PROBLEM TO WORK ON
Exclude the pictures, then repeat the remaining data exactly.
Segment Start: ENTRIES SHOWN
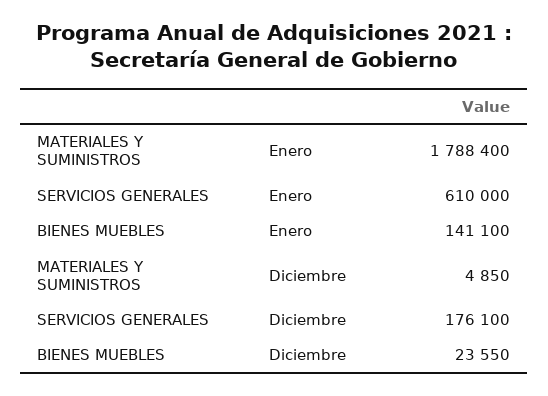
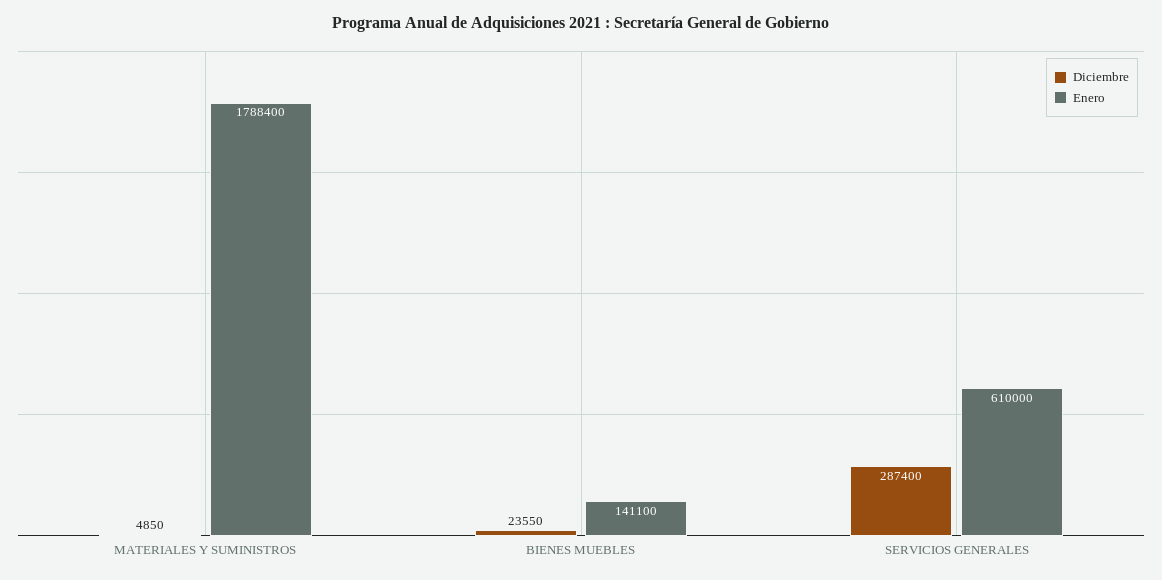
  {
    "Enero": {
      "MATERIALES Y SUMINISTROS": 1788400,
      "SERVICIOS GENERALES": 610000,
      "BIENES MUEBLES": 141100
    },
    "Diciembre": {
      "MATERIALES Y SUMINISTROS": 4850,
-     "SERVICIOS GENERALES": 176100,
+     "SERVICIOS GENERALES": 287400,
      "BIENES MUEBLES": 23550
    }
  }

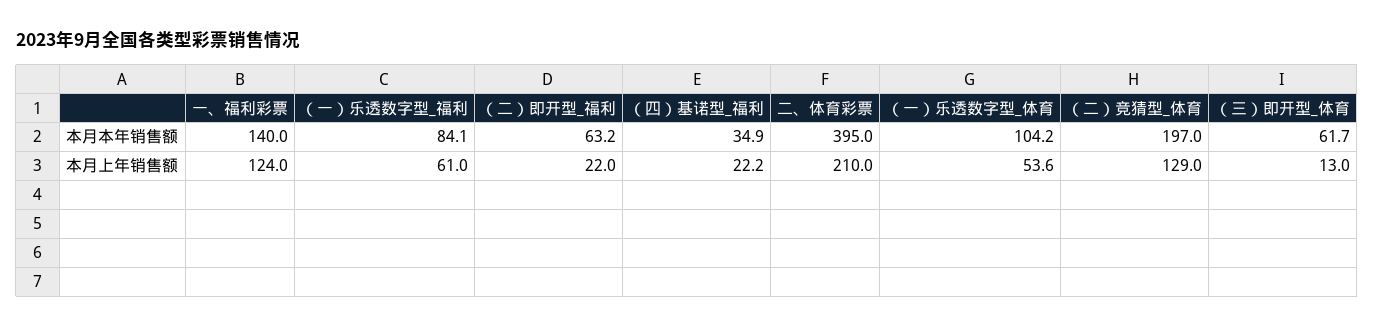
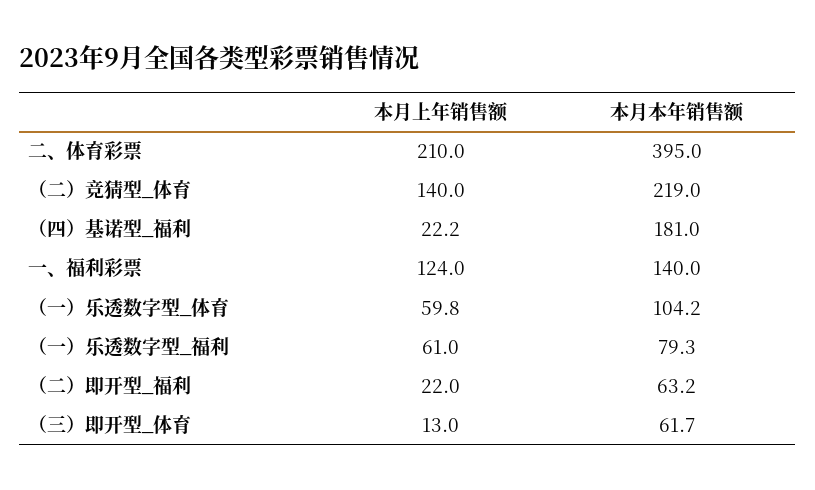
  {
    "一、福利彩票": {
      "本月本年销售额": 140,
      "本月上年销售额": 124
    },
    "（一）乐透数字型_福利": {
-     "本月本年销售额": 84.1,
+     "本月本年销售额": 79.3,
      "本月上年销售额": 61
    },
    "（二）即开型_福利": {
      "本月本年销售额": 63.2,
      "本月上年销售额": 22
    },
    "（四）基诺型_福利": {
-     "本月本年销售额": 34.9,
+     "本月本年销售额": 181,
      "本月上年销售额": 22.2
    },
    "二、体育彩票": {
      "本月本年销售额": 395,
      "本月上年销售额": 210
    },
    "（一）乐透数字型_体育": {
      "本月本年销售额": 104.2,
-     "本月上年销售额": 53.6
+     "本月上年销售额": 59.8
    },
    "（二）竞猜型_体育": {
-     "本月本年销售额": 197,
+     "本月本年销售额": 219,
-     "本月上年销售额": 129
+     "本月上年销售额": 140
    },
    "（三）即开型_体育": {
      "本月本年销售额": 61.7,
      "本月上年销售额": 13
    }
  }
Segment End: ENTRIES SHOWN
EXPECTED ANSWER
  {
    "Enero": {
      "MATERIALES Y SUMINISTROS": 1788400,
      "SERVICIOS GENERALES": 610000,
      "BIENES MUEBLES": 141100
    },
    "Diciembre": {
      "MATERIALES Y SUMINISTROS": 4850,
-     "SERVICIOS GENERALES": 176100,
+     "SERVICIOS GENERALES": 287400,
      "BIENES MUEBLES": 23550
    }
  }

  {
    "一、福利彩票": {
      "本月本年销售额": 140,
      "本月上年销售额": 124
    },
    "（一）乐透数字型_福利": {
-     "本月本年销售额": 84.1,
+     "本月本年销售额": 79.3,
      "本月上年销售额": 61
    },
    "（二）即开型_福利": {
      "本月本年销售额": 63.2,
      "本月上年销售额": 22
    },
    "（四）基诺型_福利": {
-     "本月本年销售额": 34.9,
+     "本月本年销售额": 181,
      "本月上年销售额": 22.2
    },
    "二、体育彩票": {
      "本月本年销售额": 395,
      "本月上年销售额": 210
    },
    "（一）乐透数字型_体育": {
      "本月本年销售额": 104.2,
-     "本月上年销售额": 53.6
+     "本月上年销售额": 59.8
    },
    "（二）竞猜型_体育": {
-     "本月本年销售额": 197,
+     "本月本年销售额": 219,
-     "本月上年销售额": 129
+     "本月上年销售额": 140
    },
    "（三）即开型_体育": {
      "本月本年销售额": 61.7,
      "本月上年销售额": 13
    }
  }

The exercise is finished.